Wielu Brytyjczyków nie chce tego robić – a ponieważ się nie przykładam, trudno ich winić – ale nie możemy narzekać, gdy pracodawcy zatrudniają obcokrajowców po obniżonych cenach do wykonywania naszej brudnej roboty.
Kto to zrobi, jeśli ograniczymy imigrację do zera? Potrzebujemy pewnej imigracji, ale potrzebujemy też kontroli.
Starmer nie spowodował tego bałaganu. Nawet ten lewicowy prawnik uważa, że liczby są „zdecydowanie za wysokie” i dodaje: „Naszym zadaniem jest odwrócić sytuację i to zrobimy”.
Załóżmy teraz, że rzeczywiście to ma na myśli i że nie jest to tylko kolejny podwójny krzyżyk.

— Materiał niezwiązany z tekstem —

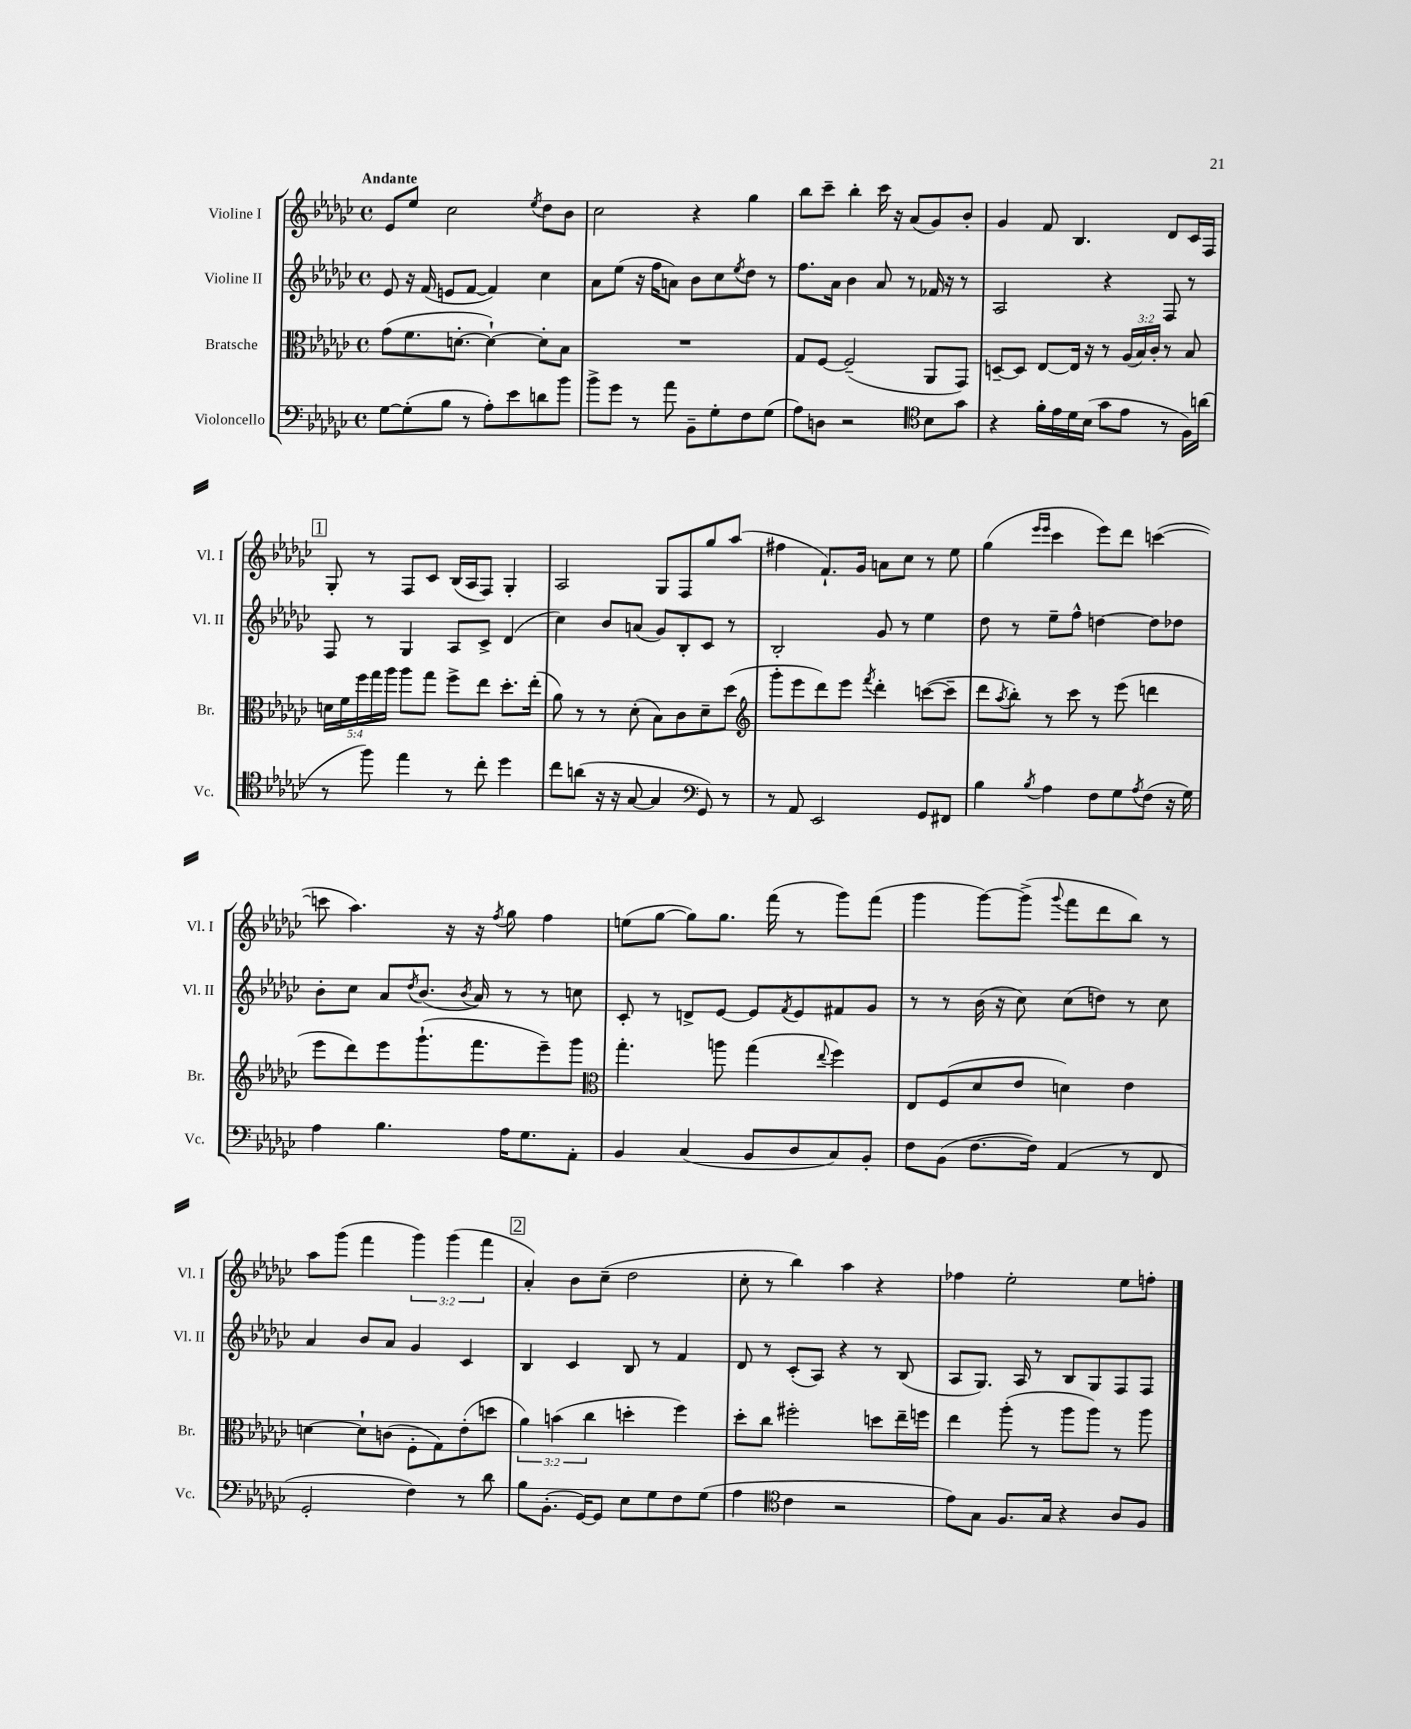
<<
\new StaffGroup <<
\new Staff = "s0" \with { instrumentName = "Violine I" shortInstrumentName = "Vl. I" } {
    \clef treble \key ges \major \defaultTimeSignature \time 4/4 \override Staff.TupletNumber.text = #tuplet-number::calc-fraction-text \tempo "Andante"
    ees'8 ees''8 ces''2 \acciaccatura { ees''8 } des''8 bes'8 |
    ces''2 r4 ges''4 |
    bes''8 ces'''8-- bes''4-. ces'''16 r16 aes'8( ges'8) bes'8-. |
    ges'4 f'8 bes4. des'8 ces'16 f16 |
    \mark \markup { \box "1" } ges8-. r8 f8 ces'8 bes16( aes16 f8) ges4-. |
    aes2 ges8 f8 ges''8 aes''8( |
    fis''4 f'8.-!) ges'16 a'8 ces''8 r8 ees''8 |
    ges''4( \grace { ees'''16 ees'''16 } ces'''4 ees'''8) des'''8 c'''4~( |
    c'''8 aes''4.) r16 r16 \acciaccatura { f''8 } ges''8 f''4 |
    e''8( ges''8~ ges''8) ges''8. f'''16( r8 ges'''8) f'''8( |
    ges'''4 ges'''8~) ges'''8->( \appoggiatura { ges'''8 } f'''8 des'''8 bes''8) r8 |
    aes''8 ges'''8( f'''4 \tuplet 3/2 { ges'''4) ges'''4( f'''4 } |
    \mark \markup { \box "2" } aes'4-.) bes'8 ces''8--( des''2 |
    ces''8-. r8 bes''4) aes''4 r4 |
    fes''4 ees''2-. ees''8 f''8-. \bar "|." |
}
\new Staff = "s1" \with { instrumentName = "Violine II" shortInstrumentName = "Vl. II" } {
    \clef treble \key ges \major \defaultTimeSignature \time 4/4
    ees'8 r16 f'16( e'8 f'8~ f'4) ces''4 |
    aes'8 ees''8( r16 f''16 a'8) bes'8 ces''8 \acciaccatura { ees''8 } des''8 r8 |
    f''8. aes'16 bes'4 aes'8 r8 fes'16 r16 r8 |
    aes2 r4 f8 r8 |
    \mark \markup { \box "1" } f8 r8 ges4 aes8 ces'8-> des'4( |
    ces''4) bes'8 a'8( ges'8) bes8-. ces'8 r8 |
    bes2-. ges'8 r8 ees''4 |
    des''8 r8 ees''8-- f''8-^ d''4~ d''8 des''8 |
    bes'8-. ces''8 aes'8 \acciaccatura { des''8 } bes'8.( \acciaccatura { bes'8 } aes'16) r8 r8 c''8 |
    ces'8-. r8 d'8-> ees'8~ ees'8 \acciaccatura { f'8 } ees'8 fis'8 ges'8 |
    r8 r8 bes'16( r16 ces''8) ces''8( d''8) r8 ces''8 |
    aes'4 bes'8 aes'8 ges'4 ces'4 |
    \mark \markup { \box "2" } bes4 ces'4 bes8 r8 f'4 |
    des'8 r8 ces'8-.( aes8) r4 r8 bes8( |
    aes8 ges8.) aes16 r8 bes8 ges8 f8 f8 \bar "|." |
}
\new Staff = "s2" \with { instrumentName = "Bratsche" shortInstrumentName = "Br." } {
    \clef alto \key ges \major \defaultTimeSignature \time 4/4 \override Staff.TupletNumber.text = #tuplet-number::calc-fraction-text
    ges'8( f'8. d'8.~-. d'4~-!) d'8-. bes8 |
    R1 |
    ges8 f8~ f2--( aes,8 ges,8) |
    d8~-- d8 ees8~ ees16 r16 r8 \tuplet 3/2 { aes16( bes16) ces'16-. } r8 bes8 |
    \mark \markup { \box "1" } \tuplet 5/4 { d'16 f'16 f''16 ges''16 aes''16 } aes''8 ges''8 f''8-> ees''8 des''8.-. ees''16-.( |
    aes'8) r8 r8 des'8-.( bes8) ces'8 des'8-- des''8( |
    \clef treble ges'''8-. ees'''8 des'''8) ees'''8 \acciaccatura { f'''8 } des'''4-. c'''8~( c'''8-- |
    des'''8 \acciaccatura { aes''8 } bes''8-.) r8 ces'''8 r8 ees'''8( d'''4 |
    ees'''8 des'''8) ees'''8 ges'''8.-!( f'''8. ees'''8--) ges'''8 |
    \clef alto ges''4.-. a''8 ges''4( \appoggiatura { ees''8 } f''4) |
    ees8 f8( des'8 ees'8 d'4) ees'4 |
    d'4~ d'8-! c'8( f8-. ges8) ees'8-.( d''8 |
    \mark \markup { \box "2" } \tuplet 3/2 { aes'4) b'4( ces''4 } d''4-. f''4) |
    des''8-. ces''8 fis''2-. d''8 ees''16-- f''16 |
    ees''4 aes''8-.( r8 aes''8 aes''8) r8 aes''8 \bar "|." |
}
\new Staff = "s3" \with { instrumentName = "Violoncello" shortInstrumentName = "Vc." } {
    \clef bass \key ges \major \defaultTimeSignature \time 4/4
    ges8~ ges8-.( bes8 r8 aes8-.) ees'8 d'8 bes'8 |
    bes'8-> ges'8 r8 aes'8 bes,8-- ges8-. f8 ges8( |
    aes8) d8 r2 \clef tenor bes8 ges'8 |
    r4 f'16-. ees'16 des'16 bes16( ges'8 ees'8 r8 f16) a'16( |
    \mark \markup { \box "1" } r8 f''8) ees''4 r8 ces''8-. des''4 |
    ces''8 a'8( r16 r16 ges8~ ges4 \clef bass ges,8) r8 |
    r8 aes,8 ees,2 ges,8 fis,8 |
    bes4 \acciaccatura { bes8 } aes4 f8 ges8 \acciaccatura { aes8 } f8( r16 ges16) |
    aes4 bes4. aes16 ges8. aes,8-. |
    bes,4 ces4( bes,8 des8 ces8) bes,8-. |
    f8 bes,8( f8.~ f16) aes,4( r8 f,8 |
    ges,2-. f4) r8 des'8 |
    \mark \markup { \box "2" } bes8 bes,8.-.( ges,16~) ges,8 ees8 ges8 f8 ges8( |
    aes4 \clef tenor ces'4 r2 |
    ees'8) ges8 f8. ges16 r4 aes8 f8 \bar "|." |
}
>>
>>
\layout { \context { \Score \remove "Bar_number_engraver" } }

Choć raz premier ma rację. To nie on spowodował problem. Ale to od niego zależy, czy to rozwiąże.
Niestety, ostatnie miesiące pokazały, że Starmer również ma skłonność do dwójmyślenia.
Aby zapanować nad narastającą wściekłością opinii publicznej, konieczne jest trzeźwe myślenie. W przeciwnym razie wszyscy będziemy mieli kłopoty. Podwójne kłopoty.